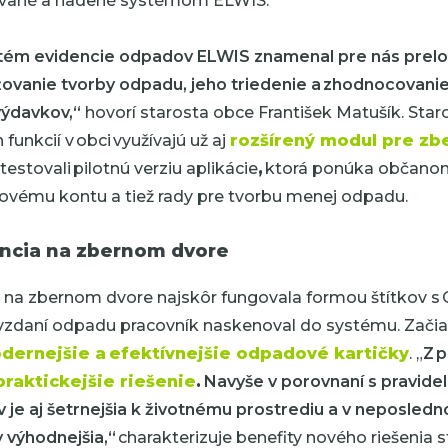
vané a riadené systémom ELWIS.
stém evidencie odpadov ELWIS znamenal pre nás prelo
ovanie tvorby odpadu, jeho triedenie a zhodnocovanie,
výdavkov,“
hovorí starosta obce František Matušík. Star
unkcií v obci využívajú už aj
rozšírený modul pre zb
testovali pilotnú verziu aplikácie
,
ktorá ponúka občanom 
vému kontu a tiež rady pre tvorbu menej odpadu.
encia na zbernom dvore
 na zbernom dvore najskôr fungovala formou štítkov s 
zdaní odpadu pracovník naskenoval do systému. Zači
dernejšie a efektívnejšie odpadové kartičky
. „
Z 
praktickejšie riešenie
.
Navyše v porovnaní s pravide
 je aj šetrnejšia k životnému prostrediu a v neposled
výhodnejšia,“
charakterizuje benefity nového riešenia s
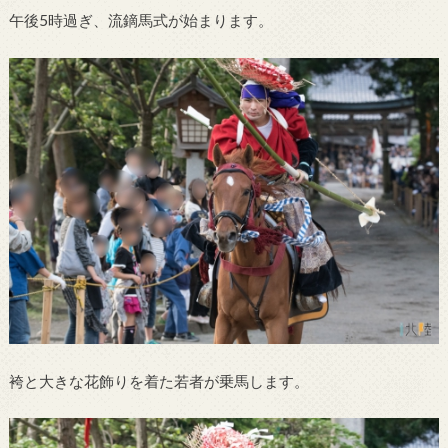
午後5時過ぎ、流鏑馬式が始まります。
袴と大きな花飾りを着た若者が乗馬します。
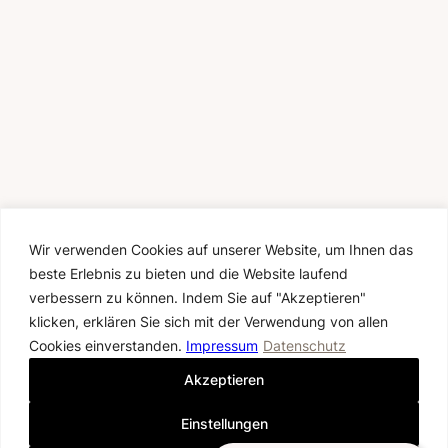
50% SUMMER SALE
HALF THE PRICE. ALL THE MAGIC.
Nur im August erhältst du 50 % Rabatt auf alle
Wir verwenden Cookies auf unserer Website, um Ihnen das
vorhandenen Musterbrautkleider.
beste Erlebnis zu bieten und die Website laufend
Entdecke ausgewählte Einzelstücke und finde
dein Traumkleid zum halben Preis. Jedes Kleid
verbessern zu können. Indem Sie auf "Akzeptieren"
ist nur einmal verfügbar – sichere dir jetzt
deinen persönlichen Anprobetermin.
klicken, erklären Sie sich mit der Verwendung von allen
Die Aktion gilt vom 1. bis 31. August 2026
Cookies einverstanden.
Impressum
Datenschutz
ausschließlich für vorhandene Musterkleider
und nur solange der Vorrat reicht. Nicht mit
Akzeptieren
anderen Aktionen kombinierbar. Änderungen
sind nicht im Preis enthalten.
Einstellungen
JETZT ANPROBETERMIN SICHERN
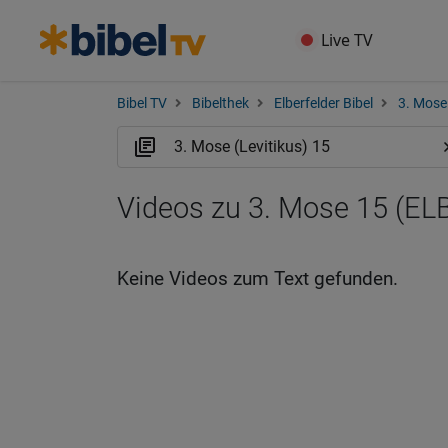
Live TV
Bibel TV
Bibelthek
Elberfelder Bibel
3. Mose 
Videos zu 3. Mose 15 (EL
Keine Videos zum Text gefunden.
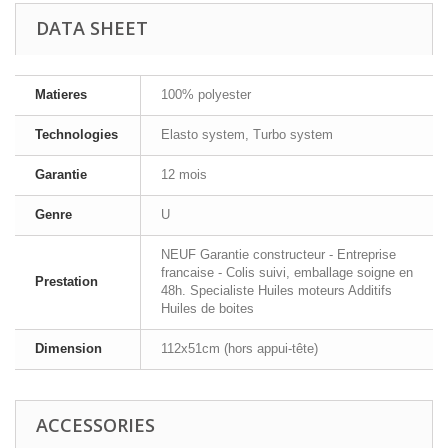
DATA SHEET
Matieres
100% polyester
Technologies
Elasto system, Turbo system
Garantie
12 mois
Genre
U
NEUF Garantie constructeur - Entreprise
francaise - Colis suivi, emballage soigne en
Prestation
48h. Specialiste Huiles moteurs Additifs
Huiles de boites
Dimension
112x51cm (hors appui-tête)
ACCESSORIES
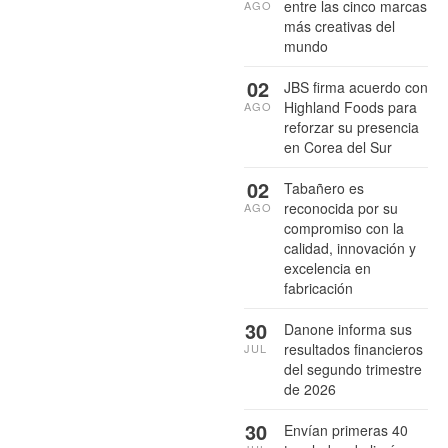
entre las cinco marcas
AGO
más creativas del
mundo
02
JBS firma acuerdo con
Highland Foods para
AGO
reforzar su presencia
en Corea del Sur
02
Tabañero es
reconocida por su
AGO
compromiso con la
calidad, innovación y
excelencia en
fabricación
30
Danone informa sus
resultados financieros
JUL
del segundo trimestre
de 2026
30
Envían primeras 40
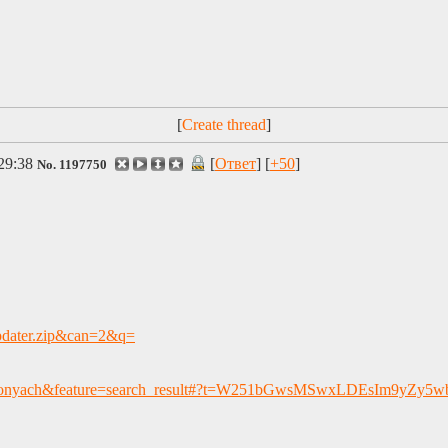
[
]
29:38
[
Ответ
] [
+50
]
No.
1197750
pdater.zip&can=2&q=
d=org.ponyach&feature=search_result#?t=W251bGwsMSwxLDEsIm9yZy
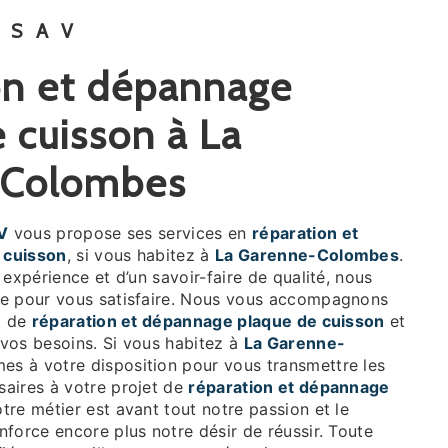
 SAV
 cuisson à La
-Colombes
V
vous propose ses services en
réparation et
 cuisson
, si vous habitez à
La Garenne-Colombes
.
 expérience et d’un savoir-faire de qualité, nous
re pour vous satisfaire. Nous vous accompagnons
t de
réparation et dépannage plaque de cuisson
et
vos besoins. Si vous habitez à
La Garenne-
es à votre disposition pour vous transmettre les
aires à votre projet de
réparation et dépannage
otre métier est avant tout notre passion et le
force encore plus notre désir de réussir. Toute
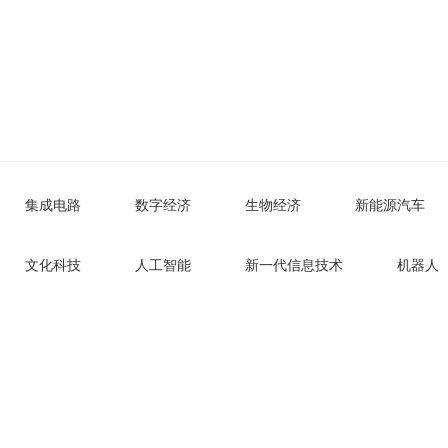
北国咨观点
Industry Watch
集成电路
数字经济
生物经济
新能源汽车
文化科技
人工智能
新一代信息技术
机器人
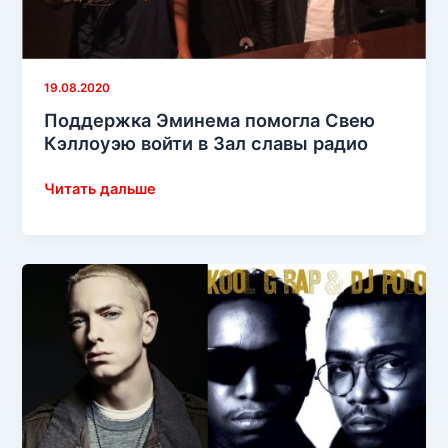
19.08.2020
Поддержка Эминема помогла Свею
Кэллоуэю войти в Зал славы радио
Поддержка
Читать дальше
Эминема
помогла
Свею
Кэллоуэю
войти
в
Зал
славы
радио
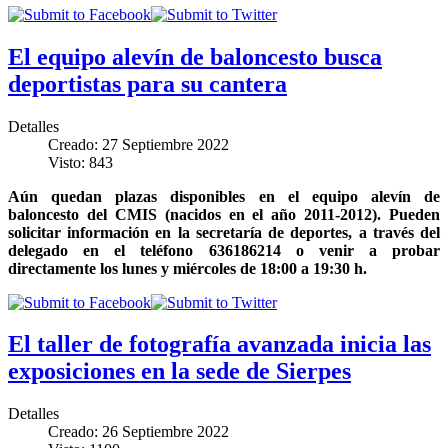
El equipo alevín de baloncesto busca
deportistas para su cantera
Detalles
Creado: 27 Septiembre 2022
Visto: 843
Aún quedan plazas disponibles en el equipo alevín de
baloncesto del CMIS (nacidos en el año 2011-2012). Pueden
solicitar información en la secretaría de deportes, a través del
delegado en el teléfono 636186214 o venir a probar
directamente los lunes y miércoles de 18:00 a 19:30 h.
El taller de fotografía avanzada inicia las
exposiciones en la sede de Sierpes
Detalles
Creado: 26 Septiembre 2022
####
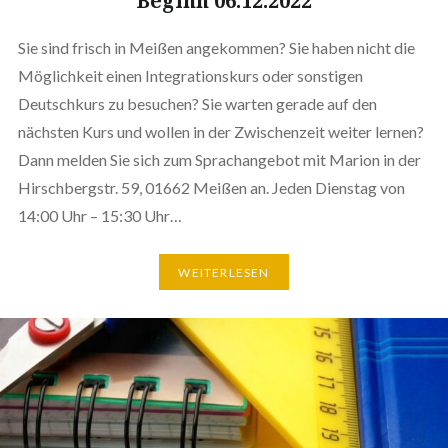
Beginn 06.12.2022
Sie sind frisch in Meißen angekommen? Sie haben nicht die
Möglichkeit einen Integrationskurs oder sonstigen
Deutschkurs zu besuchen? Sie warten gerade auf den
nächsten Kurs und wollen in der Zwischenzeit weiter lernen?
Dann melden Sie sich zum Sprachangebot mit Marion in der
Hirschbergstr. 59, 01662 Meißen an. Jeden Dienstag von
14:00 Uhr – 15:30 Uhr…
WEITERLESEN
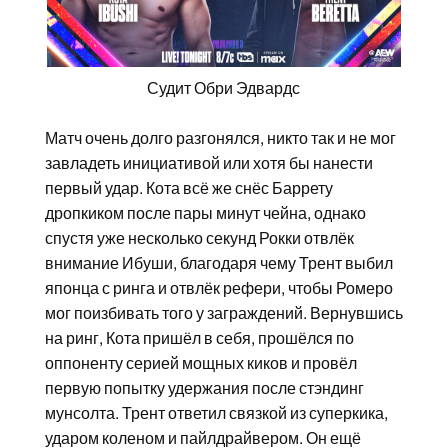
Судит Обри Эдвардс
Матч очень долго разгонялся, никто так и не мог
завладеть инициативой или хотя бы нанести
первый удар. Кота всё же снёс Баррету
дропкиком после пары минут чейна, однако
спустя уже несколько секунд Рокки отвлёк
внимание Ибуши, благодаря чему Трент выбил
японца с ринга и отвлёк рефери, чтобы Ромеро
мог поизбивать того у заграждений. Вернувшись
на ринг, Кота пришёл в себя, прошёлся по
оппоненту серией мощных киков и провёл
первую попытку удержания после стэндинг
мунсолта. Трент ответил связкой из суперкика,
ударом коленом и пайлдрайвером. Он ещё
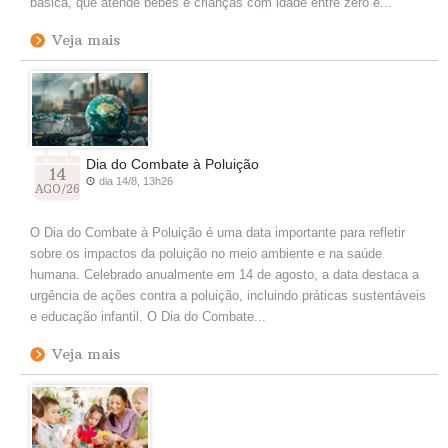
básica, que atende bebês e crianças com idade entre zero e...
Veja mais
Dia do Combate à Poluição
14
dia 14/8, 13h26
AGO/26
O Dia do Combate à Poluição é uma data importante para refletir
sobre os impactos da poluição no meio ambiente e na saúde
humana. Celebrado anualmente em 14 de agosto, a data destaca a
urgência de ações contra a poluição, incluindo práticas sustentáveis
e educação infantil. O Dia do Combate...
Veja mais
####
WHAT YOU HAVE TO DO. Make a copy of each line in the records above that has the word "sind".

REPLY TO THE TASK.
sind nicht im Preis enthalten.
Sie sind frisch in Meißen angekommen? Sie haben nicht die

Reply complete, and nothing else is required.